As you listen to Fatma* tell the story of why she, her husband, Ibrahim* and their three girls became five of Lebanon’s one million Syrian refugees – you start to understand why so many have taken the ultimate step of leaving their home country.
The chaos and violence have made life in their home country impossible and they feared especially for the safety of their three girls, Mariam, Aziza and Iman*. But they are unusual in that this family, brought up in the majority faith, also turned to Christ and are fleeing religious persecution from their relatives.
This took them initially to Lebanon’s Bekaa Valley, and later, to another part of the country, where they cannot be threatened by family members and the girls are not required to be taught in the faith they used to hold.
It is Fatma who tells the family’s story because Ibrahim experienced the country’s arbitrary violence long before the present conflict. He was mistakenly arrested and tortured and can now barely speak – his vocal chords were so severely damaged.
It was over 13 years ago that the family began the spiritual journey that took them from their home country.
We were raised to know that Christians and the Christian religion are not good,”
“Ibrahim’s brother came to Lebanon and came to believe in Jesus through meeting Christians here,” Fatma explains. But Fatma wore the veil and was committed to her religion. “We were raised to know that Christians and the Christian religion are not good,” she says.
When Ibrahim and Fatma married, they moved in to live with Ibrahim’s family, but his brother’s excitement about Christ angered her. “He was always telling us about the love of Christ for us. He told us there is a Christ who will save you and give you eternal life. We asked ‘Why do we need Jesus when have our own beliefs?’
Not wanting this pressure, Fatma told her husband “I don’t want to live with my in-laws any more” and they left the house.
Answered prayer
After this, Ibrahim inherited some money, bought a car and started work as a taxi driver. But there was a problem: “The car was always breaking down. It was a piece of junk and we couldn’t sell it,” Fatma says. “Ibrahim’s brother told us to pray and ask the Lord: he will listen to you. She said OK, I don’t believe but let’s ask. The second day after our request the car was sold. We said it seems there is a God and he can hear us: is it possible? This was our first prayer and Jesus answered it.”

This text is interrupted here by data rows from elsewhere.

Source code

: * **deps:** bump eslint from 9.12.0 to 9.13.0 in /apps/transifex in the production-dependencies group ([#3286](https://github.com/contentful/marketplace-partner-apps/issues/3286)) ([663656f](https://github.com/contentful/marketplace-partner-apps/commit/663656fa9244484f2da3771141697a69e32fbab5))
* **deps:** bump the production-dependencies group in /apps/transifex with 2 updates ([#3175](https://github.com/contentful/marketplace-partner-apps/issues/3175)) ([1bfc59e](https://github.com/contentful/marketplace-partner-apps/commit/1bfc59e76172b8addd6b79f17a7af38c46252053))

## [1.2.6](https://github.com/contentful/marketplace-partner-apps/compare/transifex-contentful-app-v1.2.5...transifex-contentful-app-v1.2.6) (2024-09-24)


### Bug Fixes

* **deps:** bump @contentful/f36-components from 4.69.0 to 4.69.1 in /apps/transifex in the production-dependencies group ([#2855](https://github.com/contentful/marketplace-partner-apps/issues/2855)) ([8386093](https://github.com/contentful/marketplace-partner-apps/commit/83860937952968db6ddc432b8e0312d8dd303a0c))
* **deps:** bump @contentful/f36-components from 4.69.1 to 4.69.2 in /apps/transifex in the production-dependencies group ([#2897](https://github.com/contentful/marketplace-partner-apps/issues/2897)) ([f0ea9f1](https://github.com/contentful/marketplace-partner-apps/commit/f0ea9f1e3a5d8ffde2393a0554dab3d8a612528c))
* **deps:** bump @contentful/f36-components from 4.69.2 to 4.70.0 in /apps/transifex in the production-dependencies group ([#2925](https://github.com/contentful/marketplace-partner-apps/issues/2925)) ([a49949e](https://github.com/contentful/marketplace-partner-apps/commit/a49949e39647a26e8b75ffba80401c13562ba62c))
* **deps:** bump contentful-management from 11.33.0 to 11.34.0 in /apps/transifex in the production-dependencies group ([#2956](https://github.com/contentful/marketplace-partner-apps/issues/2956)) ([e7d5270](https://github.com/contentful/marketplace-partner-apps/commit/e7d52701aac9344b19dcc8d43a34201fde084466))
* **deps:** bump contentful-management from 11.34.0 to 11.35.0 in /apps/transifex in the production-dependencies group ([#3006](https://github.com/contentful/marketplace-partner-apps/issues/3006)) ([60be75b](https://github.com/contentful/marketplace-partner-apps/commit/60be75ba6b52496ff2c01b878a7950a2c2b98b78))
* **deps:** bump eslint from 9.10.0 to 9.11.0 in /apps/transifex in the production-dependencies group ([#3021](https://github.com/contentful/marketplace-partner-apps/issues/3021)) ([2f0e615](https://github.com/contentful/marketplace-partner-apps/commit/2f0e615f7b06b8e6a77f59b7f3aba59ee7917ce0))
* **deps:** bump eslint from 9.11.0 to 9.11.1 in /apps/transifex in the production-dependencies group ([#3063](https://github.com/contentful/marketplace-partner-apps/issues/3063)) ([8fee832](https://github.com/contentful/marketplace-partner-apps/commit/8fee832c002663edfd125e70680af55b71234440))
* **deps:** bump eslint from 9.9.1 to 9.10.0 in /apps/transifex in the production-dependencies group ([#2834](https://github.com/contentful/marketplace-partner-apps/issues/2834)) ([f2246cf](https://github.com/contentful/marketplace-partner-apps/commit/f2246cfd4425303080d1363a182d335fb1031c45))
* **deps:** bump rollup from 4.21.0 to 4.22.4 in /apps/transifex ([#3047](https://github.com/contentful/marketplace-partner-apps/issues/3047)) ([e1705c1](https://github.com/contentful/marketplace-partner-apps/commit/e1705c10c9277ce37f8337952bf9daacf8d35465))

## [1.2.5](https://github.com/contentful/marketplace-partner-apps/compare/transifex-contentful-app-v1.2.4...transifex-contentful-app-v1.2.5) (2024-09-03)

Fatma describes this time as “a period when we were not following our former religion and we were not Christians. It was a doubting period. It was not easy to live all your life as one thing and then decide to become a Christian,” she says.
Asking for a sign
To take a step as big as this, she says they needed God’s help. “We said, ‘Please, Lord, if you are the God we read about, that everybody is telling us about, please show yourself – any sign, any sign.”

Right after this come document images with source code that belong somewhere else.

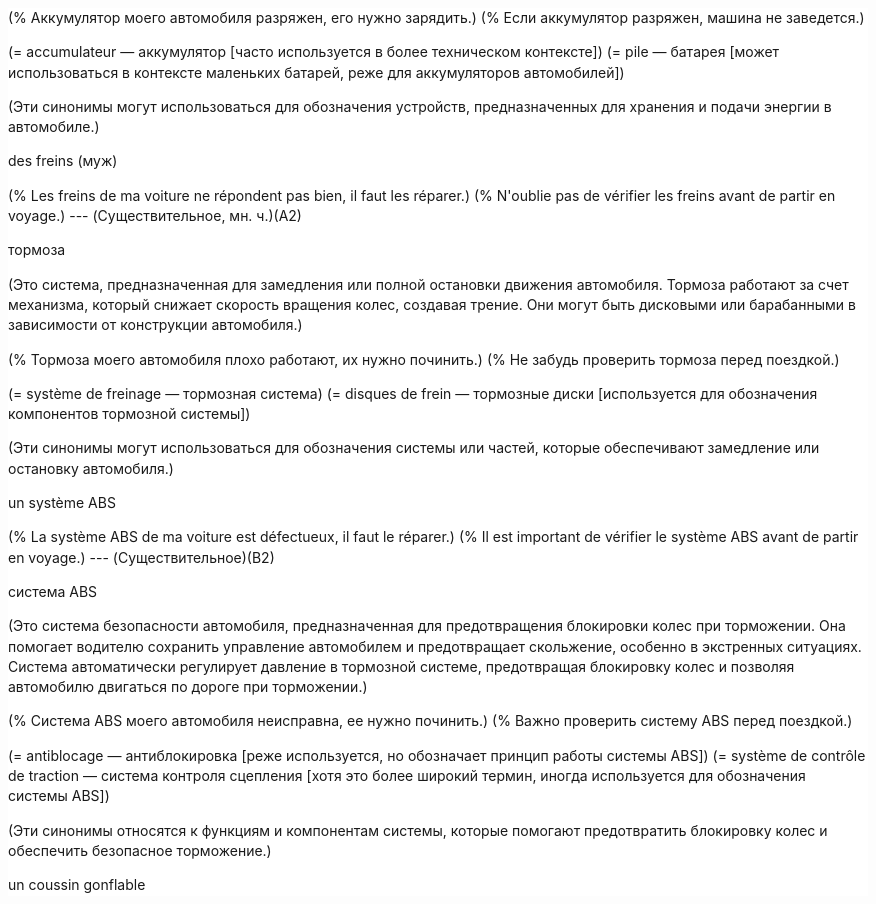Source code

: (% Аккумулятор моего автомобиля разряжен, его нужно зарядить.)
(% Если аккумулятор разряжен, машина не заведется.)

(= accumulateur — аккумулятор [часто используется в более техническом контексте])
(= pile — батарея [может использоваться в контексте маленьких батарей, реже для аккумуляторов автомобилей])

(Эти синонимы могут использоваться для обозначения устройств, предназначенных для хранения и подачи энергии в автомобиле.)



des freins (муж)

(% Les freins de ma voiture ne répondent pas bien, il faut les réparer.)
(% N'oublie pas de vérifier les freins avant de partir en voyage.) --- (Существительное, мн. ч.)(A2)

тормоза

(Это система, предназначенная для замедления или полной остановки движения автомобиля. Тормоза работают за счет механизма, который снижает скорость вращения колес, создавая трение. Они могут быть дисковыми или барабанными в зависимости от конструкции автомобиля.)

(% Тормоза моего автомобиля плохо работают, их нужно починить.)
(% Не забудь проверить тормоза перед поездкой.)

(= système de freinage — тормозная система)
(= disques de frein — тормозные диски [используется для обозначения компонентов тормозной системы])

(Эти синонимы могут использоваться для обозначения системы или частей, которые обеспечивают замедление или остановку автомобиля.)



un système ABS

(% La système ABS de ma voiture est défectueux, il faut le réparer.)
(% Il est important de vérifier le système ABS avant de partir en voyage.) --- (Существительное)(B2)

система ABS

(Это система безопасности автомобиля, предназначенная для предотвращения блокировки колес при торможении. Она помогает водителю сохранить управление автомобилем и предотвращает скольжение, особенно в экстренных ситуациях. Система автоматически регулирует давление в тормозной системе, предотвращая блокировку колес и позволяя автомобилю двигаться по дороге при торможении.)

(% Система ABS моего автомобиля неисправна, ее нужно починить.)
(% Важно проверить систему ABS перед поездкой.)

(= antiblocage — антиблокировка [реже используется, но обозначает принцип работы системы ABS])
(= système de contrôle de traction — система контроля сцепления [хотя это более широкий термин, иногда используется для обозначения системы ABS])

(Эти синонимы относятся к функциям и компонентам системы, которые помогают предотвратить блокировку колес и обеспечить безопасное торможение.)



un coussin gonflable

The sign came in the form of a dream: “I saw a hand holding my hand and saying ‘Come with me’. This hand was leading me and pointing to a Bible and said ‘You will find the truth here’. So the couple started going to a church and “reading more and believing more”.
We were not 100 per cent Christians. I don’t think we were strong enough”
As time went on Fatma says she started wearing a smaller and smaller veil – slowly pushing it back a bit more, she chuckles. “We were going to the church but we were not 100 per cent Christians. I don’t think we were strong enough and we didn’t know a lot of things.”
Then came the crunch point. “One day a man from our family came and asked us why are you praying to Jesus, why are you believing Christianity? We were at a family gathering.”
Ibrahim, who had already taken this step stood up and said “Yes, I am a Christian,” and walked out of the room.
“They told us, ‘Go away, we don’t want you any more’. They all looked at me waiting to see what I would do. I thought if I stayed I would have a very difficult time convincing them I am a Christian too. I stood up, took off my veil and followed my husband.
She continues: “This was a step that made us stronger but still we had some weaknesses. But as time went on, we still had difficulties with the family: we were not accepted.”
Like many who have trodden this lonely path away from their own community, a time came when Fatma questioned her decision. “At one point I had doubts: had I done the right thing? I didn’t want to be isolated, to be different from other people.
“I asked God: ‘If you are there, please will you send rain tomorrow’. It was August when it doesn’t rain, and the next day was a bright morning. Then in the evening Ibrahim came in and said ‘Do you know what’s happening outside?’ I said ‘Is there trouble?’ ‘No,’ he said, ‘it’s raining’.
“This was amazing,” Fatma smiles. “God had sent rain on the whole land just for me. I knew then if God could do this for me, he must love me very much. From that we gained real strength and power, and I thought we will never leave God.”